There is tangible progress in the ongoing talks between the two parties, the Iraqi Oil Minister, Hayyan Abdul-Ghani, confirms, pointing out that Iraq is seeking to open new export channels to pump Iraqi oil to global markets.
Iraq was exporting 400,000 barrels per day of oil from the Kurdistan region through the Turkish port of Ceyhan before it stopped, the minister states, stressing the continuation of talks with the Turkish side to resume export operations through this port.
The Iraqi government had previously called for an urgent meeting that included international companies and the Ministry of Natural Resources in the Kurdistan region in order to reach an agreement that accelerates the pace of production and restores the flow of exports.
The roots of the dispute between Baghdad and Erbil over the oil file go back to February 2022, when the Federal Supreme Court ruled that the oil and gas law in the Kurdistan region was unconstitutional, affirming the right of the Iraqi Oil Ministry as the sole body responsible for managing all oil operations in the country.
This was followed by important decisions that affected the crisis.
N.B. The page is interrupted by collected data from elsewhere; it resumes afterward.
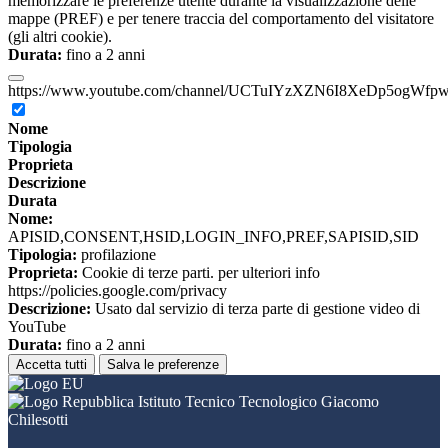
memorizzare le preferenze utente durante la visualizzazione delle
mappe (PREF) e per tenere traccia del comportamento del visitatore
(gli altri cookie).
Durata:
fino a 2 anni
https://www.youtube.com/channel/UCTuIYzXZN6I8XeDp5ogWfp
Nome
Tipologia
Proprieta
Descrizione
Durata
Nome:
APISID,CONSENT,HSID,LOGIN_INFO,PREF,SAPISID,SID
Tipologia:
profilazione
Proprieta:
Cookie di terze parti. per ulteriori info
https://policies.google.com/privacy
Descrizione:
Usato dal servizio di terza parte di gestione video di
YouTube
Durata:
fino a 2 anni
Accetta tutti
Salva le preferenze
Istituto Tecnico Tecnologico Giacomo
Chilesotti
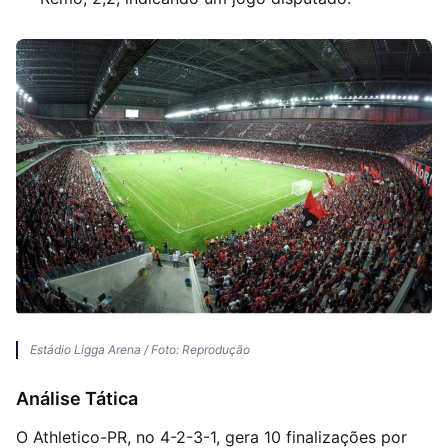
Estádio Ligga Arena / Foto: Reprodução
Análise Tática
O Athletico-PR, no 4-2-3-1, gera 10 finalizações por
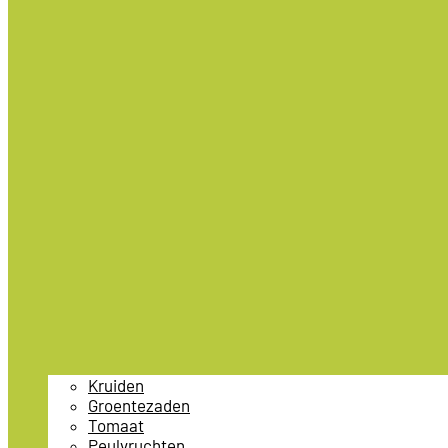
Kruiden
Groentezaden
Tomaat
Peulvruchten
The American company Schlumberger, the giant in the field of oil field services, froze its activity in the Kurdistan region in late June 2022, followed by a similar step by Baker Hughes in the implementation of the Federal Court’s decision.
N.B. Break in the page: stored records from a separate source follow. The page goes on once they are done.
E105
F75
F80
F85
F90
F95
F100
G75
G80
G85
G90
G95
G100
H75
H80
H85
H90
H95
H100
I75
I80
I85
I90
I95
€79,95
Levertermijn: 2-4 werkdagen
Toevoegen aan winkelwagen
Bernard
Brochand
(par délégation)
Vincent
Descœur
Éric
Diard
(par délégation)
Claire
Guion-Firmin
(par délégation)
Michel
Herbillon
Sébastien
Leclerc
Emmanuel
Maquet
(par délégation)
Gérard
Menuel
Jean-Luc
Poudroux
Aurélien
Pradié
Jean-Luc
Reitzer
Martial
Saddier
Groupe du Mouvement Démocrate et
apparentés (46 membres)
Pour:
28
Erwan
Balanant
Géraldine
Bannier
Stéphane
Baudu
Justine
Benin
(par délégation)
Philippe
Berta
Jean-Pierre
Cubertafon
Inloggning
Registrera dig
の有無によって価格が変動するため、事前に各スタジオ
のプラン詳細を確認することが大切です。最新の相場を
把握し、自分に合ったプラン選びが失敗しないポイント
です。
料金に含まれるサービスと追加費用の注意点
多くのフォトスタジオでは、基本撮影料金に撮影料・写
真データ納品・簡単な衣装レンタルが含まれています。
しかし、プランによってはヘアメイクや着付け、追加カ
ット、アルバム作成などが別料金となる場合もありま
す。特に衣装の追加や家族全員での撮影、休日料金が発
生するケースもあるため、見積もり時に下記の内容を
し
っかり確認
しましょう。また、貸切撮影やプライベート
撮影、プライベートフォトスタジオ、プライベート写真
The withdrawal of international companies followed an official letter from the Iraqi National Oil Company on June 12, 2022, in which it demanded that companies operating in the region comply with the court’s decision regarding oil produced there.
Despite the efforts made, both the federal government and officials in the Kurdistan Region failed to reach a final agreement in March 2023 to resume pumping oil from the region, which led to the cessation of black gold flows through the pipeline extending from northern Iraq to the Turkish port of Ceyhan.
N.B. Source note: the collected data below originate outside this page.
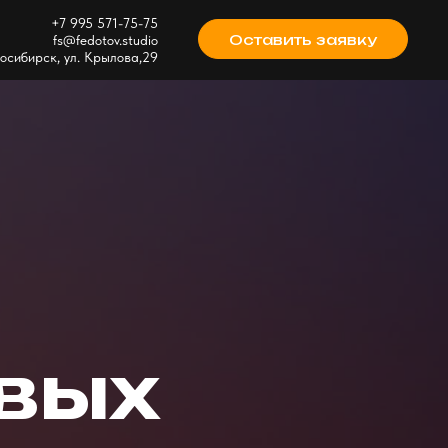
+7 995 571-75-75
Оставить заявку
fs@fedotov.studio
восибирск, ул. Крылова,29
ивых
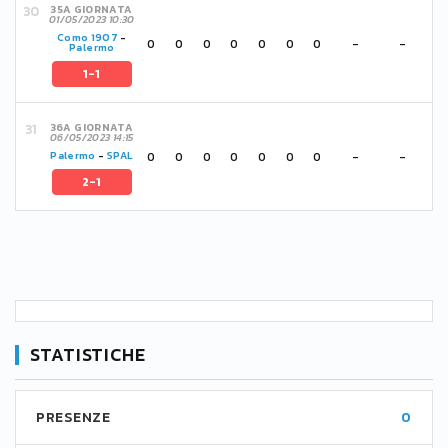
35A GIORNATA
01/05/2023 10:30
Como 1907
-
0
0
0
0
0
0
0
-
-
Palermo
1-1
36A GIORNATA
06/05/2023 14:15
0
0
0
0
0
0
0
-
-
Palermo
-
SPAL
2-1
STATISTICHE
PRESENZE
0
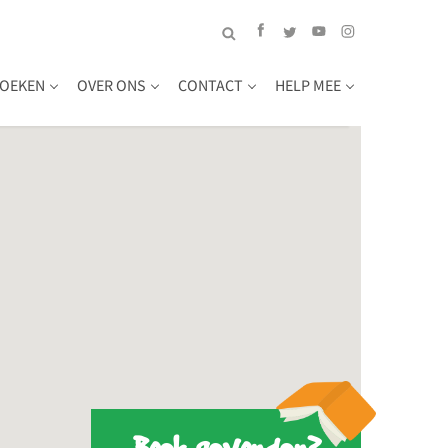
OEKEN
OVER ONS
CONTACT
HELP MEE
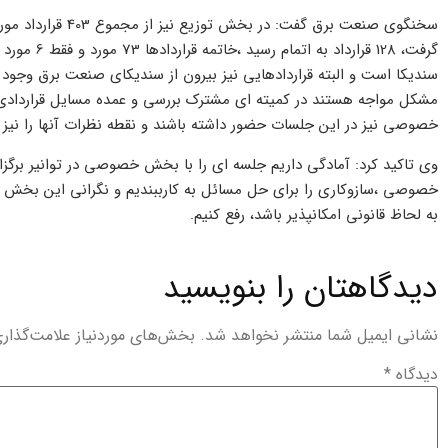
سندیکا است و البته قراردادهایی نیز بیرون از سندیکای صنعت برق وجود 
مشکل مواجه هستند در کمیته ای مشترک بررسی و عمده مسایل قراردادی
خصوصی نیز در این جلسات حضور داشته باشند و نقطه نظرات آنها را نیز 
وی تاکید کرد: آمادگی داریم جلسه ای را با بخش خصوصی در توانیر برگزا
خصوصی ،سازوکاری را برای حل مسائل به کارببندیم و نگرانی این بخش ر
به لحاظ قانونی امکانپذیر باشد، رفع کنیم.
دیدگاهتان را بنویسید
نشانی ایمیل شما منتشر نخواهد شد.
بخش‌های موردنیاز علامت‌گذار
دیدگاه
*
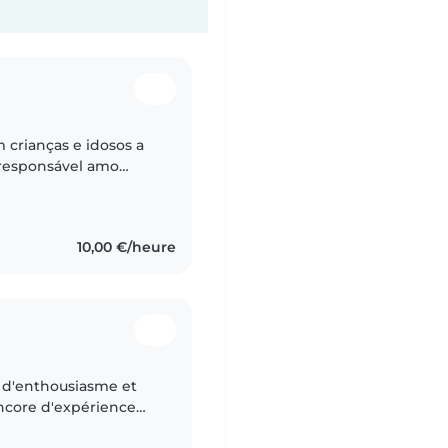
 crianças e idosos a
 responsável amo
10,00 €/heure
e d'enthousiasme et
encore d'expérience
érience avec les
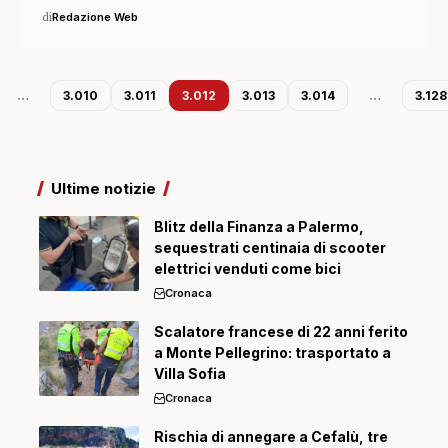
di
Redazione Web
…
3.010
3.011
3.012
3.013
3.014
…
3.128
Ultime notizie
Blitz della Finanza a Palermo,
sequestrati centinaia di scooter
elettrici venduti come bici
Cronaca
Scalatore francese di 22 anni ferito
a Monte Pellegrino: trasportato a
Villa Sofia
Cronaca
Rischia di annegare a Cefalù, tre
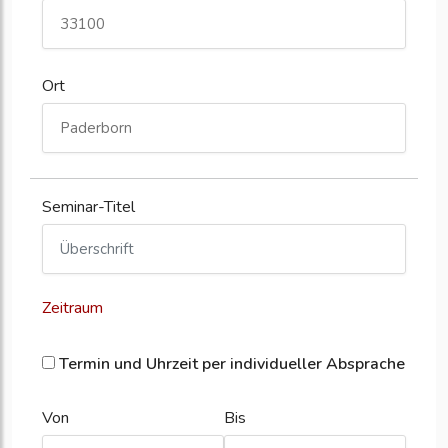
Ort
Seminar-Titel
Zeitraum
Termin und Uhrzeit per individueller Absprache
Von
Bis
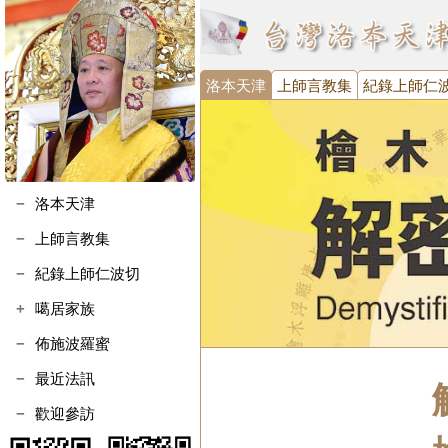
洛本天津
上師言教集
紀錄上師仁
洛本天津
上師言教集
紀錄上師仁波切
噶居家族
噶瑪寺執事會
佈施波羅蜜
噶瑪寺金剛護法會
最近法訊
台灣噶瑪噶居協進會
歡迎參訪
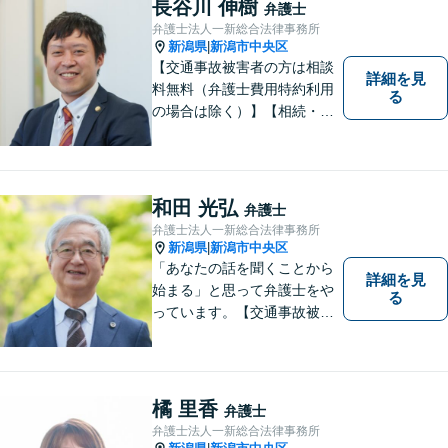
長谷川 伸樹
弁護士
無料】
弁護士法人一新総合法律事務所
新潟県
新潟市中央区
|
【交通事故被害者の方は相談
詳細を見
料無料（弁護士費用特約利用
る
の場合は除く）】【相続・債
務整理・労災・不貞慰謝料は
相談料初回無料】【土曜相談
可】あなたのパートナーとし
てお力になります
和田 光弘
弁護士
弁護士法人一新総合法律事務所
新潟県
新潟市中央区
|
「あなたの話を聞くことから
詳細を見
始まる」と思って弁護士をや
る
っています。【交通事故被害
者の方は相談料無料（弁護士
費用特約利用の場合は除
く）】【相続・債務整理・労
災・不貞慰謝料は相談料初回
橘 里香
弁護士
無料】【顧問先企業300社以
弁護士法人一新総合法律事務所
上】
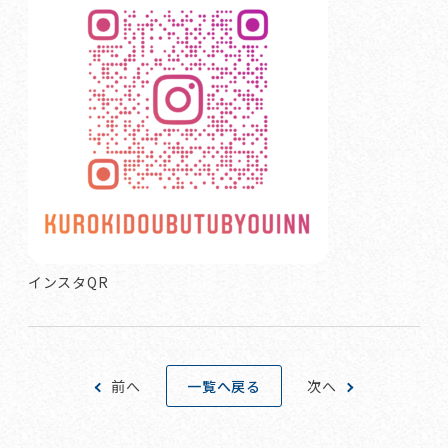
インスタQR
一覧へ戻る
前へ
次へ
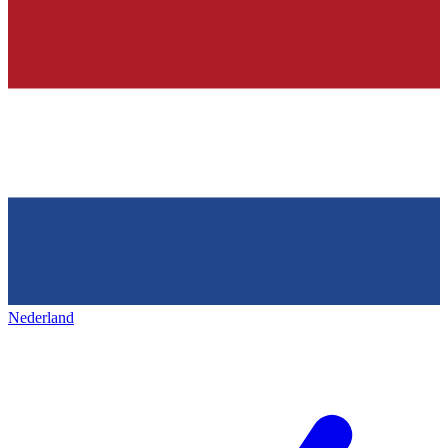
Nederland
The Iraqi government’s position in this case is reinforced by a ruling in its favor issued by the International Chamber of Commerce in its dispute with Turkey over the transit of Kurdistan’s oil through its territory. The court ruled that Turkey must refrain from allowing the export of Kurdish oil from the port of Ceyhan without Baghdad’s approvaland obligated Ankara to pay compensation to Iraq worth $1.5 billion.
The progress achieved in the talks between Baghdad and Erbil indicates the possibility of an imminent breakthrough in the Kurdistan region’s oil export crisis, and diligent diplomatic efforts are being made by both sides to resume the flow of oil. This contributes to strengthening the Iraqi economy and achieving stability in the region.